▸ **GIVEN MATERIAL**
⁂

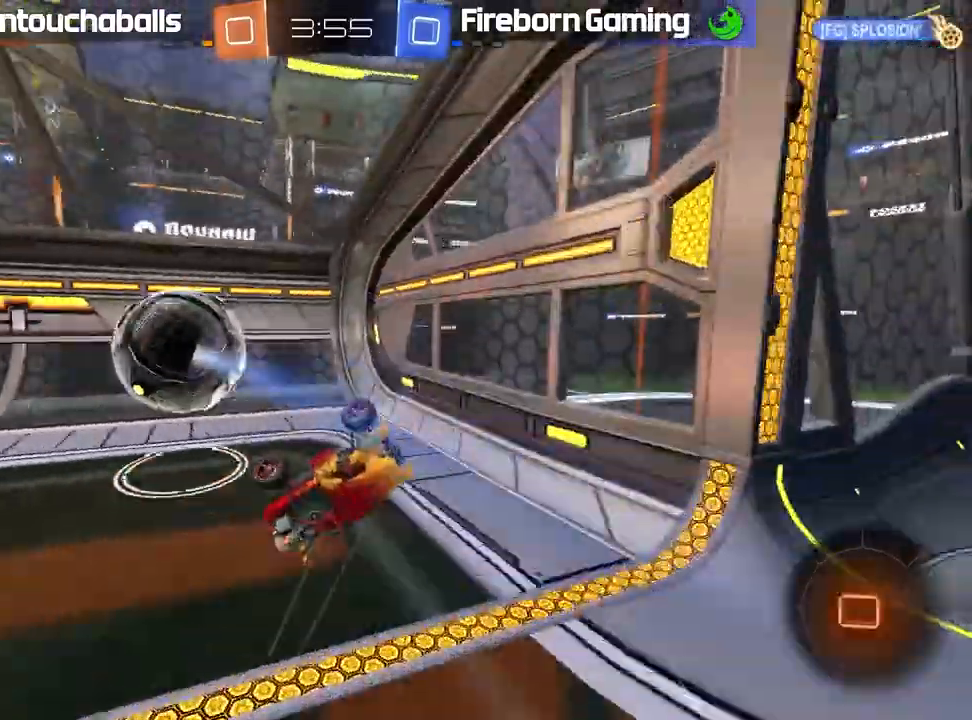
{"dt_ms": 500, "buttons": [], "left_stick": "center", "events": []}
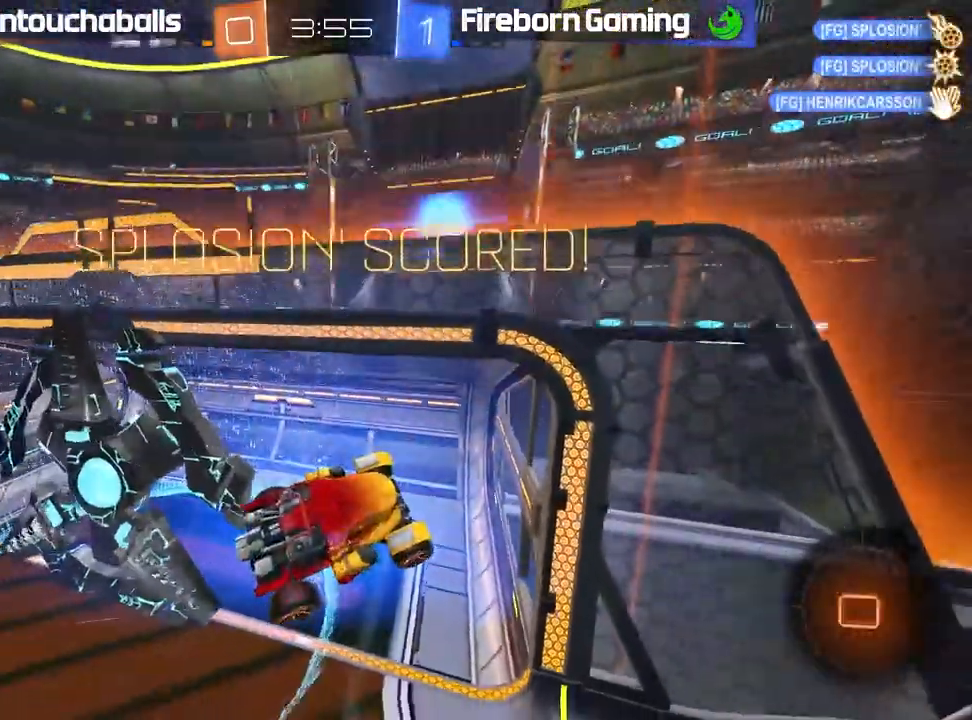
{"dt_ms": 1000, "buttons": ["R2"], "left_stick": "center"}
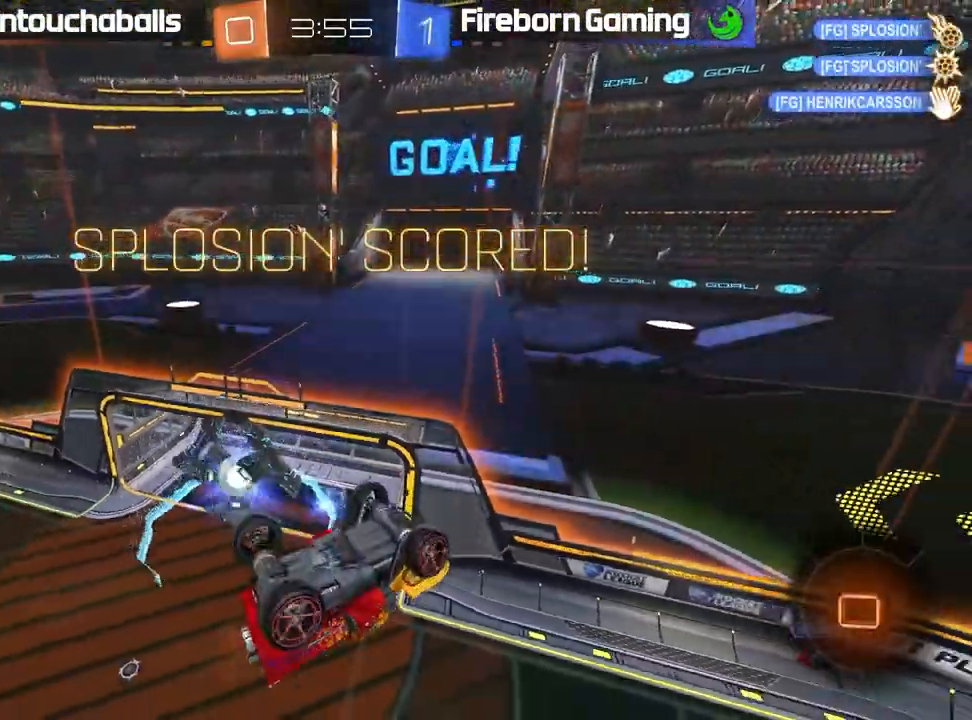
{"dt_ms": 500, "buttons": ["L1"], "left_stick": "up", "events": [[17, "left_stick", "up"], [33, "A", "down"], [33, "L1", "down"], [133, "A", "up"], [217, "A", "down"], [317, "A", "up"], [417, "R2", "up"]]}
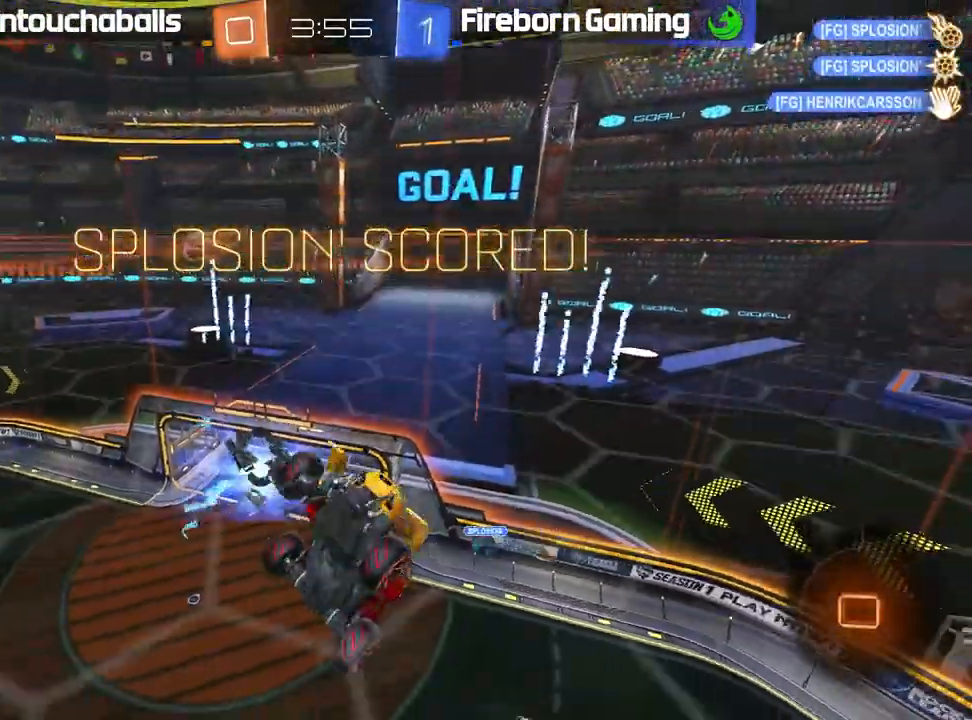
{"dt_ms": 500, "buttons": [], "left_stick": "left", "events": [[33, "left_stick", "up-left"], [300, "left_stick", "left"], [467, "L1", "up"]]}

⁂

▸ **PROBLEM**
All of the material above is to be retyped exactly, with no pictures included.

▸ **TASK RESPONSE**
{"dt_ms": 500, "buttons": [], "left_stick": "center", "events": []}
{"dt_ms": 1000, "buttons": ["R2"], "left_stick": "center"}
{"dt_ms": 500, "buttons": ["L1"], "left_stick": "up", "events": [[17, "left_stick", "up"], [33, "A", "down"], [33, "L1", "down"], [133, "A", "up"], [217, "A", "down"], [317, "A", "up"], [417, "R2", "up"]]}
{"dt_ms": 500, "buttons": [], "left_stick": "left", "events": [[33, "left_stick", "up-left"], [300, "left_stick", "left"], [467, "L1", "up"]]}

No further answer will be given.